Lifting Rose's head on his arm, Polaris held the goblet to her lips and let the red wine trickle down. As he did so, the door of the cabin was opened from without. A man thrust his head through and shouted to Oleric in a strange though not unmusical tongue. The captain answered him a word or two, and the door was closed again. Polaris saw that the man wore armor of a pattern similar to that of Oleric, and that, like the captain's, his face was ruddy. But his hair was black, and he wore a short, curling beard. While the door was opened, the purr of smoothly running machinery could be heard, and with it a steady hissing, bubbling noise, like that of escaping steam.

Rose sat up suddenly and glanced around her with frightened eyes. She threw her arms around Polaris's neck and clung to him.

"You lay so still," she sobbed, "I thought that you were dead. But you are alive—alive!"

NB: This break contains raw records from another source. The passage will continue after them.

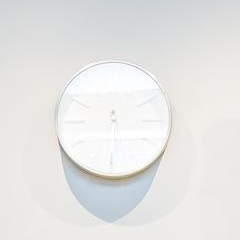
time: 5:30
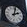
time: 2:02
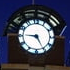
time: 9:25
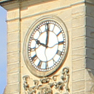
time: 10:00
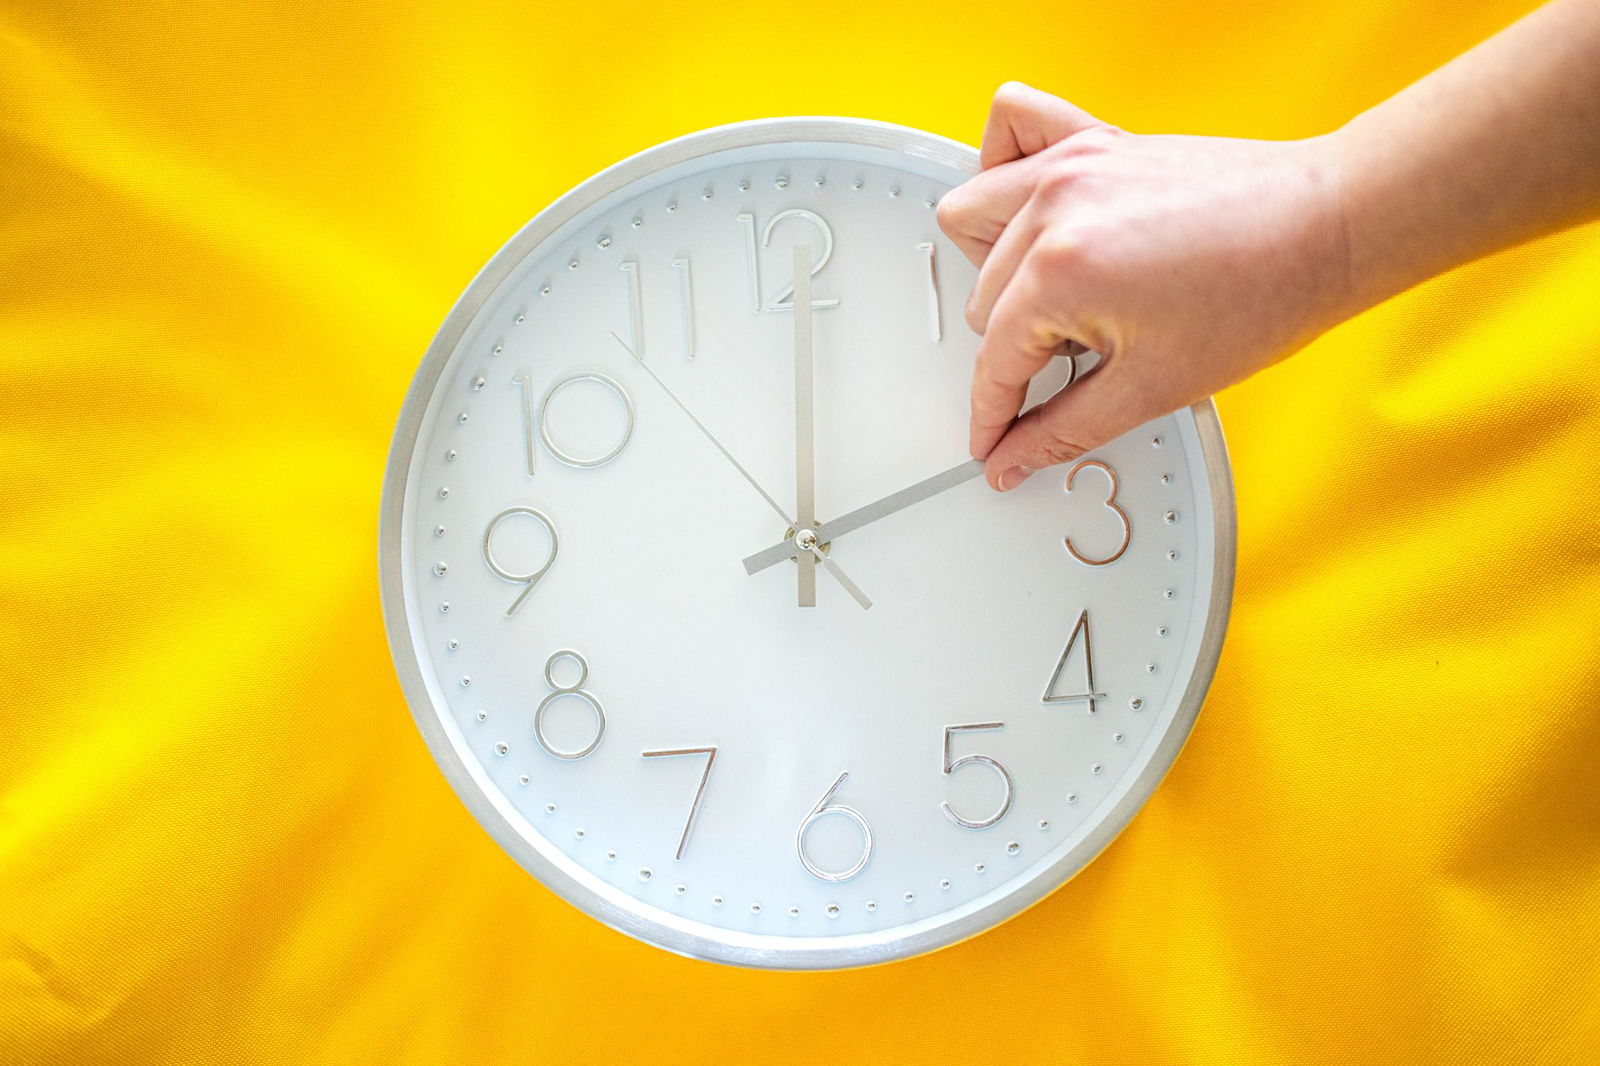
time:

Oleric bent forward and spoke hurriedly.

"We are nearing the harbor of the city of Adlaz," he said. "I do not know when I shall have opportunity to talk with you again. But if it be not soon, wait; and accept with patience, even though it shall try you sorely, all that shall happen.

"Just now you asked me why I called you 'brother.' You saved me from the sea. On the ship yonder you and the old man Zenas, and another whom I grieve that I could not save, tended me when you thought that I was near to death. And after, when your sailors murmured, and they would have cast me into the sea, you guarded me from harm. All those things I know and shall not forget. That is why I call you brother. And back of all of those things there is still another reason, of which I hope to tell you soon. I learned from the slave O'Connell that the shake of the hands between men is a bond of friendship. Will you shake my hand, my brother?"

Polaris took the proffered hand in a grip that made its owner wince. "It seems that despite the laws of Bel-Ar, the king, I have found a friend," he said. "I shall try to be patient, Oleric."

"Hold your hand from anger," enjoined the red captain earnestly, "even though you be put to serve as a slave in the mines of Bel-Ar. And instruct your companions that they do likewise. Great days are coming upon Maeronica, and I promise you faithfully that you shall play a great part in them—"

He broke his speech suddenly.

Again the door swung open. Somewhere in the depths of the fademe a bell rang clearly. The noise of the mechanism ceased. The black-bearded man who had thrust his head into the cabin before, stood in the doorway and beckoned to Oleric.